Convex Function

Convex Analysis (Repost)  eBooks & eLearning

Posted by elodar at Sept. 10, 2013
Convex Analysis (Repost)

R. Tyrrell Rockafellar, "Convex Analysis"
English | 1970-02-01 | ISBN: 0691080690 | 472 pages | DJVU | 3.74 mb

Convex Functions and their Applications: A Contemporary Approach [Repost]  eBooks & eLearning

Posted by ChrisRedfield at Jan. 16, 2014
Convex Functions and their Applications: A Contemporary Approach [Repost]

Constantin Niculescu, ‎Lars-Erik Persson - Convex Functions and their Applications: A Contemporary Approach
Published: 2005-12-19 | ISBN: 0387243003 | PDF | 255 pages | 3 MB

Convex analysis  eBooks & eLearning

Posted by insetes at Jan. 31, 2021
Convex analysis

Convex analysis By Ralph Tyrell Rockafellar
1996 | 468 Pages | ISBN: 0691015864 | PDF | 13 MB

Convex Analysis (Princeton Landmarks in Mathematics and Physics) [Repost]  eBooks & eLearning

Posted by Nice_smile) at Sept. 16, 2015
Convex Analysis (Princeton Landmarks in Mathematics and Physics) [Repost]

Convex Analysis (Princeton Landmarks in Mathematics and Physics) by Ralph Tyrell Rockafellar
English | Feb. 21, 1970 | ISBN: 0691080690 | 472 Pages | PDF | 3.58 MB

R. Tyrrell Rockafellar's classic study presents readers with a coherent branch of nonlinear mathematical analysis that is especially suited to the study of optimization problems.
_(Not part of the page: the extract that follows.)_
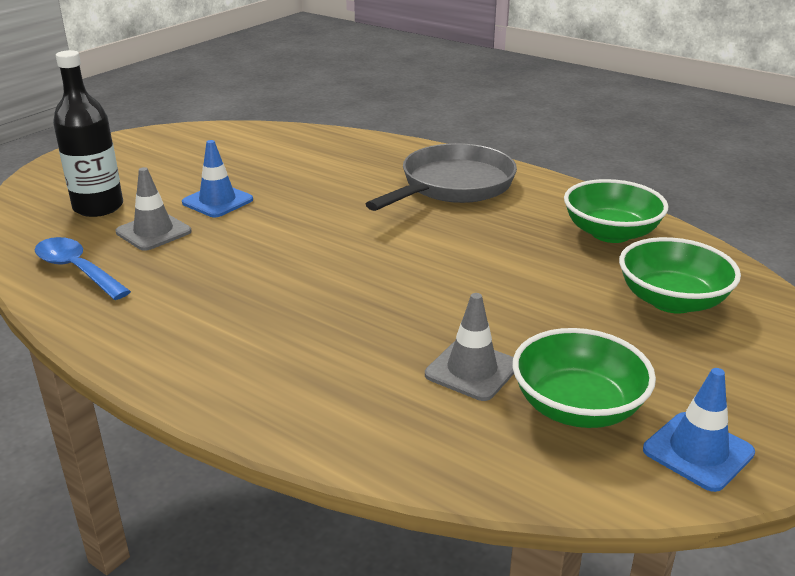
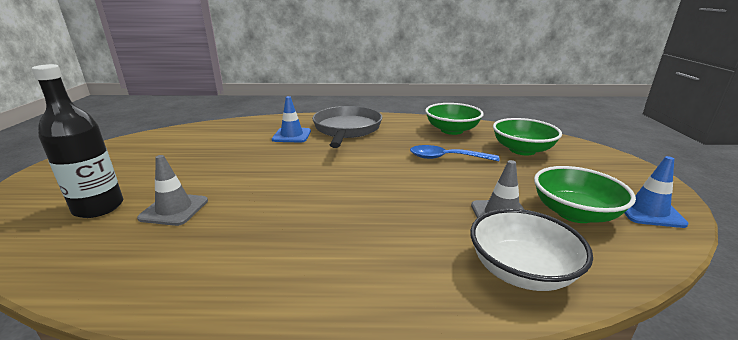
camera: 35 degrees left, 5 degrees down
(77, 270) = (129, 262): blue spoon -> blue spoon (446, 158)
(217, 201) = (205, 175): blue traffic cone -> blue traffic cone (292, 135)
(393, 429) = (521, 271): none -> white bowl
Convex Analysis (Repost)  eBooks & eLearning

Posted by step778 at June 5, 2015
Convex Analysis (Repost)

Ralph Tyrell Rockafellar, "Convex Analysis"
1970 | pages: 468 | ISBN: 0691080690 | DJVU | 2,7 mb

Convex Functions and Their Applications: A Contemporary Approach, Second Edition  eBooks & eLearning

Posted by AvaxGenius at June 9, 2018
Convex Functions and Their Applications: A Contemporary Approach, Second Edition

Convex Functions and Their Applications: A Contemporary Approach, Second Edition by Constantin P. Niculescu
English | PDF,EPUB | 2018 | 430 Pages | ISBN : 331978336X | 13.25 MB

This second edition provides a thorough introduction to contemporary convex function theory with many new results. A large variety of subjects are covered, from the one real variable case to some of the most advanced topics. The new edition includes considerably more material emphasizing the rich applicability of convex analysis to concrete examples. Chapters 4, 5, and 6 are entirely new, covering important topics such as the Hardy-Littlewood-Pólya-Schur theory of majorization, matrix convexity, and the Legendre-Fenchel-Moreau duality theory.
Convex Variational Problems: Linear, Nearly Linear and Anisotropic Growth Conditions (Repost)

Convex Variational Problems: Linear, Nearly Linear and Anisotropic Growth Conditions by Michael Bildhauer
English | PDF | 2003 | 220 Pages | ISBN : 3540402985 | 2.7 MB

The author emphasizes a non-uniform ellipticity condition as the main approach to regularity theory for solutions of convex variational problems with different types of non-standard growth conditions.

Convex Functions and Their Applications (3rd Edition)  eBooks & eLearning

Posted by hill0 at March 20, 2025
Convex Functions and Their Applications (3rd Edition)

Convex Functions and Their Applications: A Contemporary Approach
English | 2025 | ISBN: 3031719662 | 418 Pages | PDF | 6 MB

Abstract convexity and global optimization  eBooks & eLearning

Posted by insetes at Nov. 25, 2018
Abstract convexity and global optimization

Abstract convexity and global optimization By Alexander Rubinov (auth.)
2000 | 493 Pages | ISBN: 1441948317 | DJVU | 4 MB

Abstract Convexity and Global Optimization  eBooks & eLearning

Posted by AvaxGenius at March 23, 2022
Abstract Convexity and Global Optimization

Abstract Convexity and Global Optimization by Alexander Rubinov
English | PDF | 2000 | 506 Pages | ISBN : 079236323X | 38.1 MB

Special tools are required for examining and solving optimization problems. The main tools in the study of local optimization are classical calculus and its modern generalizions which form nonsmooth analysis. The gradient and various kinds of generalized derivatives allow us to ac­ complish a local approximation of a given function in a neighbourhood of a given point. This kind of approximation is very useful in the study of local extrema.